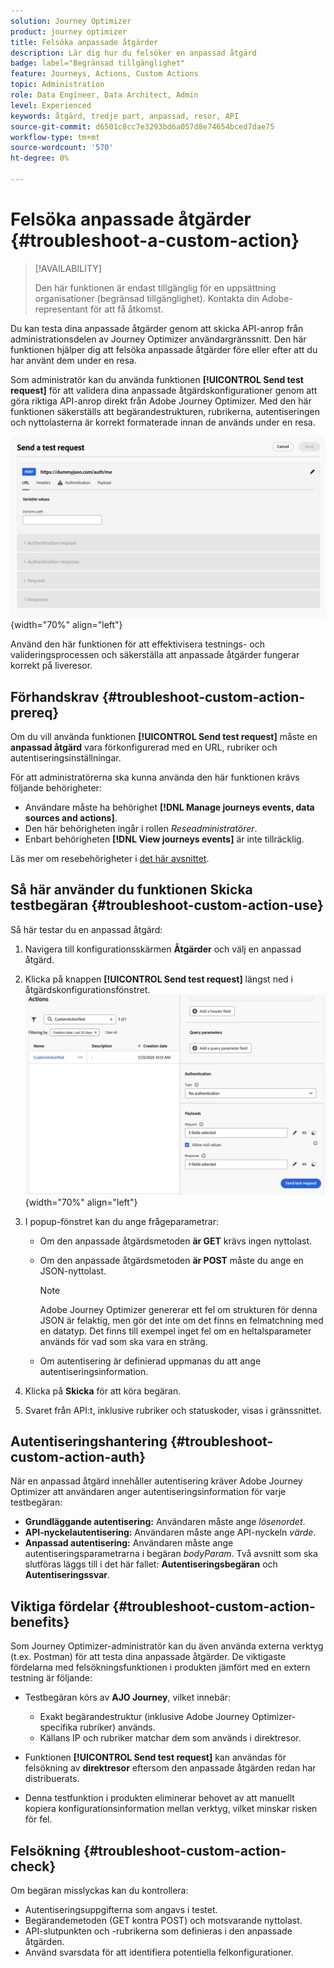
 ```yaml
---
solution: Journey Optimizer
product: journey optimizer
title: Felsöka anpassade åtgärder
description: Lär dig hur du felsöker en anpassad åtgärd
badge: label="Begränsad tillgänglighet"
feature: Journeys, Actions, Custom Actions
topic: Administration
role: Data Engineer, Data Architect, Admin
level: Experienced
keywords: åtgärd, tredje part, anpassad, resor, API
source-git-commit: d6501c8cc7e3293bd6a057d8e74654bced7dae75
workflow-type: tm+mt
source-wordcount: '570'
ht-degree: 0%

---
```



# Felsöka anpassade åtgärder {#troubleshoot-a-custom-action}

>[!AVAILABILITY]
>
>Den här funktionen är endast tillgänglig för en uppsättning organisationer (begränsad tillgänglighet). Kontakta din Adobe-representant för att få åtkomst.
>

Du kan testa dina anpassade åtgärder genom att skicka API-anrop från administrationsdelen av Journey Optimizer användargränssnitt. Den här funktionen hjälper dig att felsöka anpassade åtgärder före eller efter att du har använt dem under en resa.

Som administratör kan du använda funktionen **[!UICONTROL Send test request]** för att validera dina anpassade åtgärdskonfigurationer genom att göra riktiga API-anrop direkt från Adobe Journey Optimizer. Med den här funktionen säkerställs att begärandestrukturen, rubrikerna, autentiseringen och nyttolasterna är korrekt formaterade innan de används under en resa.

![](assets/send-test-request.png){width="70%" align="left"}

Använd den här funktionen för att effektivisera testnings- och valideringsprocessen och säkerställa att anpassade åtgärder fungerar korrekt på liveresor.

## Förhandskrav {#troubleshoot-custom-action-prereq}

Om du vill använda funktionen **[!UICONTROL Send test request]** måste en **anpassad åtgärd** vara förkonfigurerad med en URL, rubriker och autentiseringsinställningar.

För att administratörerna ska kunna använda den här funktionen krävs följande behörigheter:

* Användare måste ha behörighet **[!DNL Manage journeys events, data sources and actions]**.
* Den här behörigheten ingår i rollen *Reseadministratörer*.
* Enbart behörigheten **[!DNL View journeys events]** är inte tillräcklig.

Läs mer om resebehörigheter i [det här avsnittet](../administration/high-low-permissions.md#journey-capability).

## Så här använder du funktionen Skicka testbegäran {#troubleshoot-custom-action-use}

Så här testar du en anpassad åtgärd:

1. Navigera till konfigurationsskärmen **Åtgärder** och välj en anpassad åtgärd.
1. Klicka på knappen **[!UICONTROL Send test request]** längst ned i åtgärdskonfigurationsfönstret.
   ![Skicka testbegärandeknapp på åtgärdskonfigurationspanelen](assets/test-request.png){width="70%" align="left"}
1. I popup-fönstret kan du ange frågeparametrar:

   * Om den anpassade åtgärdsmetoden **är GET** krävs ingen nyttolast.
   * Om den anpassade åtgärdsmetoden **är POST** måste du ange en JSON-nyttolast.

     >[!NOTE]
     >
     >Adobe Journey Optimizer genererar ett fel om strukturen för denna JSON är felaktig, men gör det inte om det finns en felmatchning med en datatyp. Det finns till exempel inget fel om en heltalsparameter används för vad som ska vara en sträng.

   * Om autentisering är definierad uppmanas du att ange autentiseringsinformation.

1. Klicka på **Skicka** för att köra begäran.
1. Svaret från API:t, inklusive rubriker och statuskoder, visas i gränssnittet.

## Autentiseringshantering {#troubleshoot-custom-action-auth}

När en anpassad åtgärd innehåller autentisering kräver Adobe Journey Optimizer att användaren anger autentiseringsinformation för varje testbegäran:

* **Grundläggande autentisering:** Användaren måste ange *lösenordet*.
* **API-nyckelautentisering:** Användaren måste ange API-nyckeln *värde*.
* **Anpassad autentisering:** Användaren måste ange autentiseringsparametrarna i begäran *bodyParam*. Två avsnitt som ska slutföras läggs till i det här fallet: **Autentiseringsbegäran** och **Autentiseringssvar**.

## Viktiga fördelar {#troubleshoot-custom-action-benefits}

Som Journey Optimizer-administratör kan du även använda externa verktyg (t.ex. Postman) för att testa dina anpassade åtgärder. De viktigaste fördelarna med felsökningsfunktionen i produkten jämfört med en extern testning är följande:

* Testbegäran körs av **AJO Journey**, vilket innebär:

   * Exakt begärandestruktur (inklusive Adobe Journey Optimizer-specifika rubriker) används.
   * Källans IP och rubriker matchar dem som används i direktresor.

* Funktionen **[!UICONTROL Send test request]** kan användas för felsökning av **direktresor** eftersom den anpassade åtgärden redan har distribuerats.

* Denna testfunktion i produkten eliminerar behovet av att manuellt kopiera konfigurationsinformation mellan verktyg, vilket minskar risken för fel.

## Felsökning {#troubleshoot-custom-action-check}

Om begäran misslyckas kan du kontrollera:

* Autentiseringsuppgifterna som angavs i testet.
* Begärandemetoden (GET kontra POST) och motsvarande nyttolast.
* API-slutpunkten och -rubrikerna som definieras i den anpassade åtgärden.
* Använd svarsdata för att identifiera potentiella felkonfigurationer.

**Task statement**
Above are some records; copy each line there that contains "Klicka".

**Reply to the exercise**
1. Klicka på knappen **[!UICONTROL Send test request]** längst ned i åtgärdskonfigurationsfönstret.
1. Klicka på **Skicka** för att köra begäran.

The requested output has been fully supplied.